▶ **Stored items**
********************

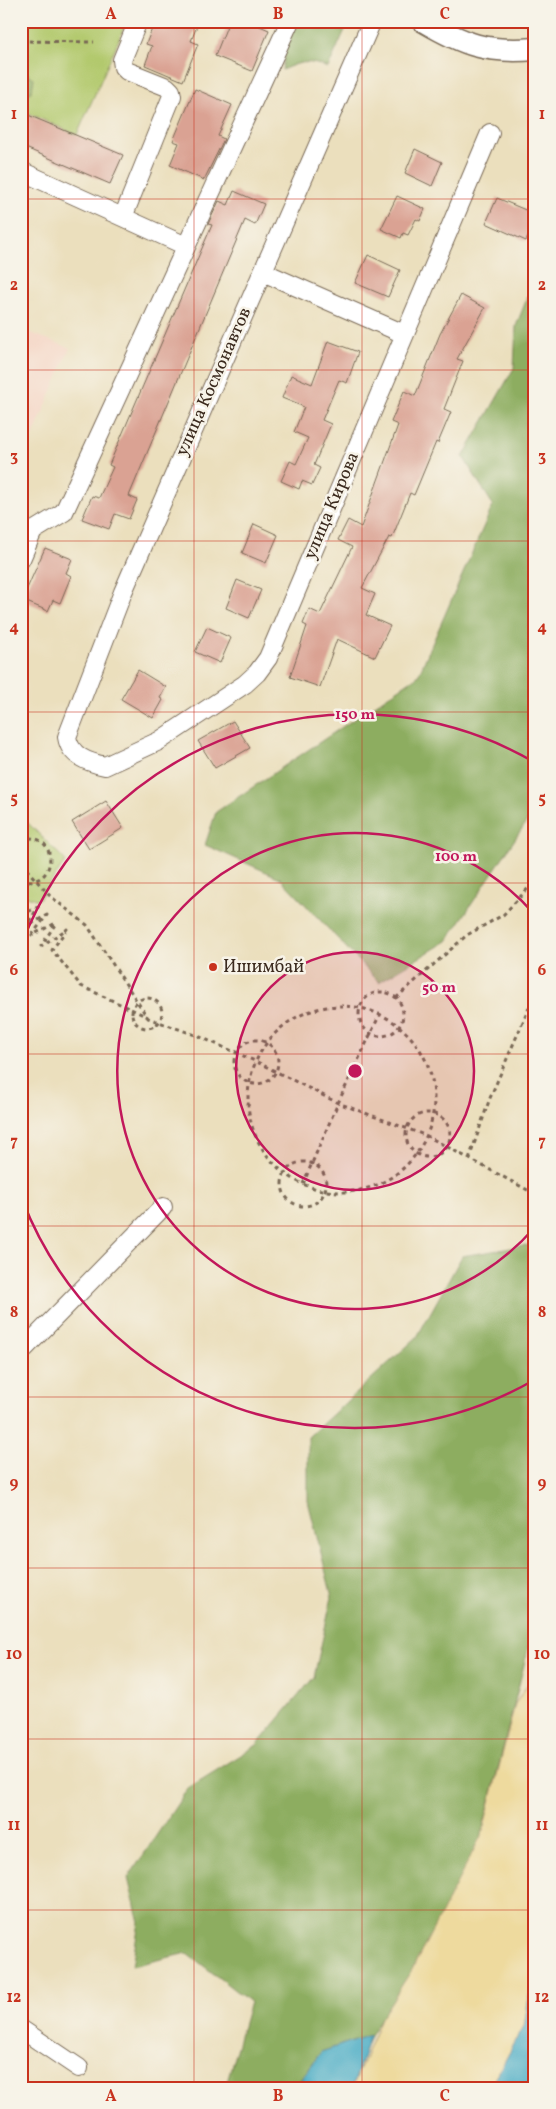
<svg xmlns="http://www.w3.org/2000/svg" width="556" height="2109" viewBox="0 0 556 2109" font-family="Vollkorn,serif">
	<rect width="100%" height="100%" fill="#f7f3e8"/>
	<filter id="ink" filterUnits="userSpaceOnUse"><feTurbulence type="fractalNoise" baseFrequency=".02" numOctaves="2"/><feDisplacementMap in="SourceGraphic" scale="10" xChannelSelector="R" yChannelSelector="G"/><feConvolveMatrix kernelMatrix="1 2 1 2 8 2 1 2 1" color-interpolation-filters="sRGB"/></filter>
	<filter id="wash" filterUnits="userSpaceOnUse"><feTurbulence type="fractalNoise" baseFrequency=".0096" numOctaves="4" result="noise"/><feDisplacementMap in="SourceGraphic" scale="20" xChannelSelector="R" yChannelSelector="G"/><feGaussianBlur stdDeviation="1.12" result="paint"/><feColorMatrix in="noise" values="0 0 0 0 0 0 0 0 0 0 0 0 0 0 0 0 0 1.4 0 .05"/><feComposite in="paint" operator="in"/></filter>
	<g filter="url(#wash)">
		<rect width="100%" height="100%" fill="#ebdfbd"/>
		<path fill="#f5d3c2" d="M21 329 70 348 21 465Z"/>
		<path fill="#b2c96d" stroke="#767a46" d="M21 21H127L77 135 21 110Z
			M21 816 66 861 38 900 21 894Z"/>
		<path fill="#8dad60" stroke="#646c3f" d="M290 21H349L328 68C308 60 302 61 282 70Z
			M21 70 34 78 32 91 23 98H21Z
			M535 278V809L447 941 379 982 280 878 205 845 216 812 418 676 493 505 463 457 514 368 516 326Z
			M535 1244V1305L528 1367 535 1375V1621L480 1840 413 1968 370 2035 321 2052 294 2088H225L250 2002 187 1953 132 1966 139 1922 128 1878 188 1788 257 1745 314 1677 332 1597 308 1501V1437L417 1337 462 1256Z"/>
		<path fill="#eeda9e" stroke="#94825e" d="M535 1673V1963L524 2026 490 2088H352L381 2018 413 1968 482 1834 515 1704Z"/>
		<path fill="#45aac5" stroke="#406a72" d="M535 1963V2088H490L524 2026Z
			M370 2035 352 2088H295L321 2052Z"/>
		<g id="blocks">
			<path fill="#daa293" d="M155 21H199L191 41 198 44 183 81 145 65 152 46 146 44Z
				M229 21H248L269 30 252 71 215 56Z
				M195 89 232 105 218 136 224 139 204 180 170 165 179 143 173 141Z
				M21 112 123 155 110 184 21 146Z
				M415 149 442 162 432 186 405 173Z
				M234 191 264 204 255 225 245 220 129 496 137 500 129 519 115 514 109 529 82 519 92 496 99 498 113 467 109 465 212 225 208 224 219 201 228 205Z
				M397 196 425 209 420 221 416 219 408 235 403 233 401 238 381 229Z
				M497 198 535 214V221L526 241 486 223Z
				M368 255 400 270 388 297 355 283Z
				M461 295 485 308 457 359 463 361 444 409 451 412 438 443 436 442 414 495 410 493 392 538 389 537 362 588 375 594 366 615 390 626 375 657 337 639 320 687 290 677 307 626 303 624 309 609 320 614 352 547 338 540 348 520 361 527 398 425 391 422 404 391 415 396 440 334Z
				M328 341 358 352 347 383 339 380 322 420 331 424 314 465 320 468 312 485 302 481 299 489 281 481 290 461 296 464 308 438 294 432 304 407 282 398 291 375 312 384Z
				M254 524 278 535 266 563 242 553Z
				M45 548 72 559 66 573 71 576 60 603 53 600 48 611 22 600Z
				M237 580 261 590 249 618 226 608Z
				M207 627 231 638 220 663 195 652Z
				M138 670 166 687 160 698 163 700 153 718 121 699Z
				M233 721 250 748 215 768 198 741Z
				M106 801 123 828 89 849 72 822Z"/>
		</g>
	</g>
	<g filter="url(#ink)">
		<use href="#blocks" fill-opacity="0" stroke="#796956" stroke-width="1"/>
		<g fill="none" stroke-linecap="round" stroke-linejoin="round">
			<g stroke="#796956" stroke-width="20">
				<path id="minor" d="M372 21 123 592 67 737C70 756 87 762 105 766L159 741 245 684 257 673 268 658 490 133
					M21 171 186 246
					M123 217 172 96 171 91 167 87 127 71 123 67 122 60 138 21
					M263 272 404 334
					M21 559 33 531 64 512 290 21
					M21 1352 163 1207
					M21 2029 79 2068"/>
			</g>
			<g stroke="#796956" stroke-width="25">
				<path id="major" d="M424 21C465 45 486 53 535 49"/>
			</g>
			<path stroke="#796956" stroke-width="3" stroke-dasharray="4 4" stroke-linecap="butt" d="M21 33 26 21
				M21 41 94 42
				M21 839C60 829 59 890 21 880
				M21 863 50 896 87 925 148 1018 198 1036 255 1061 338 1103 427 1136 535 1194
				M21 903 27 900 21 909
				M21 915 38 907 26 927 47 915 32 935 56 923 41 946 67 929 52 950 81 986 148 1017
				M359 1014a22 22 0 1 1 44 0a22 22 0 1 1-44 0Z
				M132 1013a15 15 0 1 1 30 0a15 15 0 1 1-30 0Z
				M396 998 467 935 503 915 535 881
				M248 1099a93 93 0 1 1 186 0a93 93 0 1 1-186 0Z
				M234 1062a22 22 0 1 1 44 0a22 22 0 1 1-44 0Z
				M406 1135a22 22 0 1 1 44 0a22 22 0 1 1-44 0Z
				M469 1159 490 1098 535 994
				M282 1184a22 22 0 1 1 44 0a22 22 0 1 1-44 0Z
				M303 1184 338 1103 380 1014"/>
			<use href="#minor" stroke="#fff" stroke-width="18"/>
			<use href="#major" stroke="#fff" stroke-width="22"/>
		</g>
	</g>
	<path fill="none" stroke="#c8321e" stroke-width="1" stroke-opacity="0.55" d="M194 21V2088M362 21V2088M21 199H535M21 370H535M21 541H535M21 712H535M21 883H535M21 1054H535M21 1226H535M21 1397H535M21 1568H535M21 1739H535M21 1910H535"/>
	<circle cx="355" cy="1071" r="119" fill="#c2185b" fill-opacity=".12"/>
	<g fill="none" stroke="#c2185b" stroke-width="2.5">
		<circle cx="355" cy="1071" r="119"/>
		<path d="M535 1227A238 238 0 1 1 535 915"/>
		<path d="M534 1380A357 357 0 0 1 22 1199M22 943A357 357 0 0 1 534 762"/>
	</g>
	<circle fill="#c8321e" stroke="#f7f3e8" stroke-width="2" cx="213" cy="967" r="5"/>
	<g text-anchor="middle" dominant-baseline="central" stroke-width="5" stroke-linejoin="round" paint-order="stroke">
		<g font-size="18" fill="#3b2a1e" stroke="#f7f3e8">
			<text transform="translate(214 382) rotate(-66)">улица Космонавтов</text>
			<text transform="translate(332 506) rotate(-67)">улица Кирова</text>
		</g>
		<g font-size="18" fill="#3b2a1e" stroke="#f7f3e8" text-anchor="start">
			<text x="223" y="967">Ишимбай</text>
		</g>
	</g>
	<circle cx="355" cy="1071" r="8" fill="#c2185b" stroke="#f7f3e8" stroke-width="2.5"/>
	<g font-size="15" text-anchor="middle" font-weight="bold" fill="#c2185b" stroke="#f7f3e8" stroke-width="5" stroke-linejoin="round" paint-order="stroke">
		<text x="355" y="719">150 m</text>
		<text x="456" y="861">100 m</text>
		<text x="439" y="992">50 m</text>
	</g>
	<rect width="556" height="2109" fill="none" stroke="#f7f3e8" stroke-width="55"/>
	<rect x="28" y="28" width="500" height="2054" fill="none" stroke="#c8321e" stroke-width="2"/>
	<g font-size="16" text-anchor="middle" font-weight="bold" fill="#c8321e">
		<text x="111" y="19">A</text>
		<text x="278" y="19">B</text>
		<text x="445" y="19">C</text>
		<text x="14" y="119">1</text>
		<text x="542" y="119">1</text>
		<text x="14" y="290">2</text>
		<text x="542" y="290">2</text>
		<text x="14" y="461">3</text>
		<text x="542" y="461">3</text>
		<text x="14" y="632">4</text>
		<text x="542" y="632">4</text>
		<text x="14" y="803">5</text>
		<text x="542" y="803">5</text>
		<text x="14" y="975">6</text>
		<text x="542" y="975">6</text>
		<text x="14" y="1146">7</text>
		<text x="542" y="1146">7</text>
		<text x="14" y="1317">8</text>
		<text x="542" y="1317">8</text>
		<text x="14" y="1488">9</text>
		<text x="542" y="1488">9</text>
		<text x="14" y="1659">10</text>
		<text x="542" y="1659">10</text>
		<text x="14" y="1830">11</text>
		<text x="542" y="1830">11</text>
		<text x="14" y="2002">12</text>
		<text x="542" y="2002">12</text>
		<text x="111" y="2101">A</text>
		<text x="278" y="2101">B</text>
		<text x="445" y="2101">C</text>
	</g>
</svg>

********************

▶ **What is required**
In the data above, find the line that contains "2 1 2 8 2 1" and the line that contains "M535 278V809L447 941". Repeat exactly those lines and every line between them, and only those.

▶ **Solution for this problem**
	<filter id="ink" filterUnits="userSpaceOnUse"><feTurbulence type="fractalNoise" baseFrequency=".02" numOctaves="2"/><feDisplacementMap in="SourceGraphic" scale="10" xChannelSelector="R" yChannelSelector="G"/><feConvolveMatrix kernelMatrix="1 2 1 2 8 2 1 2 1" color-interpolation-filters="sRGB"/></filter>
	<filter id="wash" filterUnits="userSpaceOnUse"><feTurbulence type="fractalNoise" baseFrequency=".0096" numOctaves="4" result="noise"/><feDisplacementMap in="SourceGraphic" scale="20" xChannelSelector="R" yChannelSelector="G"/><feGaussianBlur stdDeviation="1.12" result="paint"/><feColorMatrix in="noise" values="0 0 0 0 0 0 0 0 0 0 0 0 0 0 0 0 0 1.4 0 .05"/><feComposite in="paint" operator="in"/></filter>
	<g filter="url(#wash)">
		<rect width="100%" height="100%" fill="#ebdfbd"/>
		<path fill="#f5d3c2" d="M21 329 70 348 21 465Z"/>
		<path fill="#b2c96d" stroke="#767a46" d="M21 21H127L77 135 21 110Z
			M21 816 66 861 38 900 21 894Z"/>
		<path fill="#8dad60" stroke="#646c3f" d="M290 21H349L328 68C308 60 302 61 282 70Z
			M21 70 34 78 32 91 23 98H21Z
			M535 278V809L447 941 379 982 280 878 205 845 216 812 418 676 493 505 463 457 514 368 516 326Z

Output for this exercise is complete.